Parsing JSON data in Excel
Easily enriching publicly available data (and really any other kind of data)
[Disclaimer: the Excel-JSON import offered by the Power Query Excel add-in is only available for Windows — upvote this UserVoice feature request so the team prioritizes adding the PowerQuery Excel add-in for Mac.]
Data wrangling is a necessary step when working with publicly available data and enriching/preparing said data for consumption by apps, services, or even visualizing it directly with libraries such as D3.js. Online services such as the Microsoft Azure Maps service API or the Google Maps API can help to enrich location data by either geocoding, or reverse-geocoding depending on the data available, and format needed. In my case, I had a very simple dataset that had (among many) a column for the name of a US city, and another for the US state for each row.
My goal: enrich each row in the dataset with the latitude and longitude to be able to use D3.js more efficiently.
- Postman app — super easy to create and format requests to web APIs.
- VS Code — my favorite lightweight editor
- Excel — the ultimate application to work with smaller datasets by using pivot tables, look-ups, etc.
- Microsoft Azure Maps API — used to query each city and state in order to obtain the address, geographic coordinates, and other useful pieces of data, such as county, state initials, etc.
Getting the data from Azure Maps using their API
[As a prerequisite, you need an Azure subscription — you can get some free credit when signing up for Azure]
The first step was to create an Azure Maps account from inside the Azure Portal and obtain an API key. You can see how to do it in the Azure Maps documentation here.
With the Azure Maps API key, I used the Postman app to create a few sample requests and ensure the key was working nicely. You can see how to submit them in the How to Search For an Address section in the Azure Maps docs.
Once the basics worked, I made an Excel pivot table from the original dataset to list the distinct combinations of city and state and used the preview batch request API to send a query with them. This was a better approach than querying for the same city and state hundreds, or thousands of times.
I copied the response data into VS Code and saved it as .JSON to then work with the file in Excel.
Wrangling the data in Excel (Windows only)
Open the JSON file using the Power Query add-in:
Data →Get Data →From File →From JSON
Once you select the file, you’ll see the root nodes in the JSON file. Note that these are links that you can navigate to.
The first step in the Power Query Editor is to convert the nodes into columns.
Record Tools →Convert →Into Table
They will look like this once they are converted:
Click on the item List since it contains all the records we’re interested in. The summary shows the summary of the API request; for this process it is not relevant.
We’ll do the same transforming into table at this level:
After it is converted to a table, you’ll see a small icon that lets you expand the contents into columns. Click it to see the contents of the record object and to expand it:
After expanding, the table will show a record object and a list object in each row. This is because each row represents:
- A query record (the query we did for each row, such as Paris, Texas, US, or Seattle, Washington, US).

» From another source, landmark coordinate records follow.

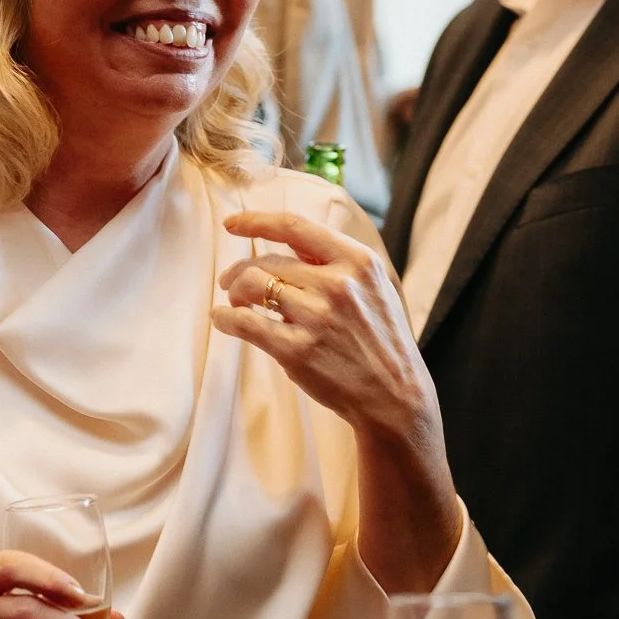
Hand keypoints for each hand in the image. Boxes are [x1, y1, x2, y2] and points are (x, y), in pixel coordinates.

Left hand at [214, 210, 461, 588]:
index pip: (295, 227)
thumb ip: (339, 264)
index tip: (233, 223)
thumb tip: (290, 243)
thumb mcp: (376, 289)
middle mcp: (338, 283)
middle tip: (229, 283)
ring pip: (252, 286)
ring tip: (235, 305)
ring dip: (234, 294)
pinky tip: (223, 320)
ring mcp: (317, 317)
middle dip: (239, 271)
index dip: (257, 221)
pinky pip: (246, 323)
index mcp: (358, 261)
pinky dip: (226, 319)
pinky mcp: (298, 350)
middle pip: (267, 261)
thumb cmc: (382, 343)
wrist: (396, 398)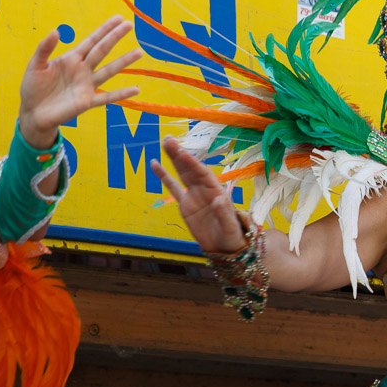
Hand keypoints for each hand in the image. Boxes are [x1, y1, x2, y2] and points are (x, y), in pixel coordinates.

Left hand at [17, 17, 141, 148]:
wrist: (32, 113)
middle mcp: (83, 70)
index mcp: (71, 59)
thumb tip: (55, 31)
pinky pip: (107, 97)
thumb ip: (45, 48)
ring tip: (139, 52)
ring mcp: (87, 86)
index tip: (118, 19)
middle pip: (102, 50)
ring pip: (109, 71)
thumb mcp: (35, 65)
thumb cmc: (33, 88)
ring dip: (124, 62)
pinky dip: (122, 94)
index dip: (105, 29)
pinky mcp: (87, 102)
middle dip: (115, 37)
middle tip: (130, 25)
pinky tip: (136, 90)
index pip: (91, 41)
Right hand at [151, 137, 248, 254]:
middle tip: (168, 139)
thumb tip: (218, 199)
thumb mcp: (230, 226)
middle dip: (180, 154)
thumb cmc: (231, 236)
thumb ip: (224, 212)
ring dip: (173, 158)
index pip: (203, 174)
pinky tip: (154, 163)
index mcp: (216, 191)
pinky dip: (163, 176)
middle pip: (190, 169)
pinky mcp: (185, 204)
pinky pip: (172, 187)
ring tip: (164, 142)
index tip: (182, 152)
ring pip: (181, 173)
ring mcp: (194, 195)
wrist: (224, 247)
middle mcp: (205, 189)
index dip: (193, 163)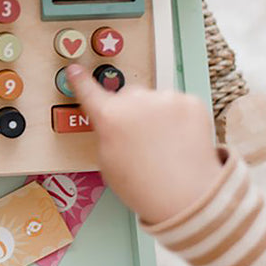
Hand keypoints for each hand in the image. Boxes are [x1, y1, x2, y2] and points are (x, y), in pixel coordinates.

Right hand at [67, 65, 223, 224]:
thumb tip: (112, 122)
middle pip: (127, 94)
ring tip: (163, 144)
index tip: (75, 69)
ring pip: (154, 99)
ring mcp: (165, 99)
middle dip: (130, 109)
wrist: (186, 196)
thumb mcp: (107, 162)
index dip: (80, 80)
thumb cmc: (144, 186)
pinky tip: (179, 140)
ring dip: (156, 113)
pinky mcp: (190, 102)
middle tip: (138, 137)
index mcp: (109, 117)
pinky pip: (178, 103)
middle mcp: (135, 102)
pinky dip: (178, 117)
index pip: (88, 91)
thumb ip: (106, 133)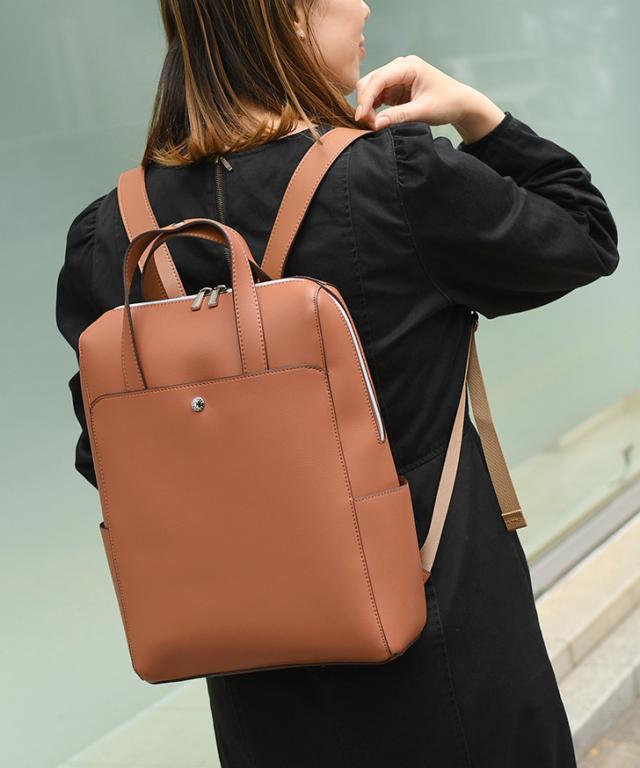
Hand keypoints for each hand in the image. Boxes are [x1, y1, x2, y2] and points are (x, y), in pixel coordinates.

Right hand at [354, 55, 505, 142]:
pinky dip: (372, 108)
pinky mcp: (395, 88)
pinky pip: (376, 96)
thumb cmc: (447, 103)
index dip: (366, 98)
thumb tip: (375, 124)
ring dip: (367, 106)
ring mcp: (396, 77)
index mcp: (409, 66)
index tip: (360, 117)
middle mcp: (400, 67)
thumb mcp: (423, 111)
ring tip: (372, 124)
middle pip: (370, 81)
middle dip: (365, 102)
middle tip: (368, 125)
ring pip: (370, 88)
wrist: (460, 104)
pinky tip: (375, 120)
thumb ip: (399, 116)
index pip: (379, 79)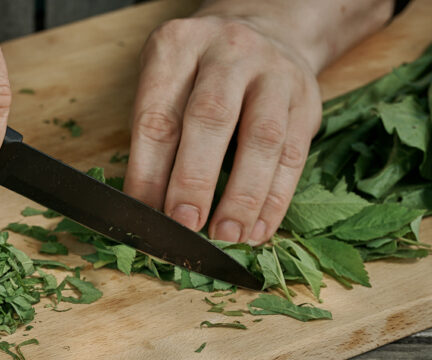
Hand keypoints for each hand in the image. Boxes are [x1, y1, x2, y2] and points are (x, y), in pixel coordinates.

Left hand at [123, 15, 323, 245]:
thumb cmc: (198, 74)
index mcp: (178, 47)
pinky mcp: (307, 101)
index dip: (149, 172)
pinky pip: (294, 156)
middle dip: (195, 179)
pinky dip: (274, 200)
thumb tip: (147, 209)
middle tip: (185, 225)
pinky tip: (257, 231)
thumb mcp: (165, 83)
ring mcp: (274, 72)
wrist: (265, 32)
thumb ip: (156, 138)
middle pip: (211, 119)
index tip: (143, 215)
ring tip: (226, 236)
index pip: (158, 116)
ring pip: (262, 139)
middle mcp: (228, 52)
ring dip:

- A list of the associated search results for the query which can contain 1 or more results depending on the request settings. In this case, to make my life easier, in the request I specified only one.
If you notice the Postman screenshot, shows the first few rows of the result — you can see how results is in fact a list of records.
With this table, we will do the exact same thing again for each objects column→ Expand to new rows.
After expanding the query summaries, we scroll right, and then expand the results objects column:
This expansion will change the object from list to record because each list has only one record:
We expand this again:
After expanding, we’ll see data, plus some more objects:
From this table, we will expand the address objects once more to get the actual addresses, and the position object to get the latitude and longitude too:
At this point, we’ll see the actual latitude and longitude. Whew!
Load the data into the Excel worksheet
Once we’ve expanded the necessary objects (and if you want, hid unnecessary columns), we can save and load the table into Excel:
Once you load the data into the Excel sheet, it will be ready to use:
From this point on you can filter the data, create a pivot table, or do any other thing that you need to refine the dataset that you’re working with.
This guide covered some basic steps to import a JSON file into excel and how to expand the contents to see the actual data returned by the Azure Maps API.
I loved using the API directly — it took me in total about 20 minutes to geocode about ~4,000 distinct addresses, which I then added to my main dataset.
The steps shown here worked well for my needs, but be aware that there are other ways to do this using Python, or even using other services, such as Google Maps. Depending on your specific needs you might need to fine tune the API request, or filter specific fields returned by the API.
With this wrangling step complete, you should be able to import your data into D3.js or other application and start to work on the visualization.